Rechtliche und politische Dimension
Völkerrechtler Stefan Oeter weist darauf hin, dass Deutschland nach der Akzeptanz von Taliban-Personal in der Botschaft kaum Handhabe gegen interne Hierarchieänderungen habe. Die Grünen-Politikerin Schahina Gambir kritisiert, die Bundesregierung habe durch die Einreiseerlaubnis für Taliban-Vertreter einen Fehler begangen und verfüge derzeit über keine wirksamen Mittel zur Kontrolle der Vorgänge.
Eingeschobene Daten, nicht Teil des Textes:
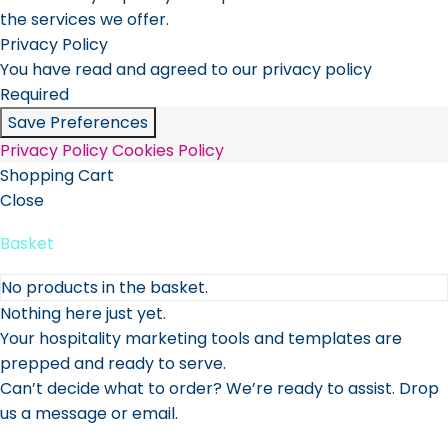
the services we offer.
Privacy Policy
You have read and agreed to our privacy policy
Required
Save Preferences
Privacy Policy
Cookies Policy
Shopping Cart
Close
Basket
No products in the basket.
Nothing here just yet.
Your hospitality marketing tools and templates are
prepped and ready to serve.
Can’t decide what to order? We’re ready to assist. Drop
us a message or email.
Sie fordert, dass Außenminister Johann Wadephul diesen Fehler benennen und korrigieren muss.
Provokative Webseite und diplomatische Spannungen
Das afghanische Außenministerium hat eine neue Internetseite für die Berliner Botschaft erstellt, die die deutsche Flagge neben der weißen Taliban-Flagge zeigt und den bisherigen Geschäftsträger Abdul P. als Botschafter des 'Islamischen Emirats' bezeichnet – ein Staat, der international kaum anerkannt ist. Die Bundesregierung könnte Radikalislamisten in der Botschaft zur unerwünschten Person erklären, doch ein solcher Bruch hätte wahrscheinlich Auswirkungen auf geplante Abschiebungen nach Afghanistan.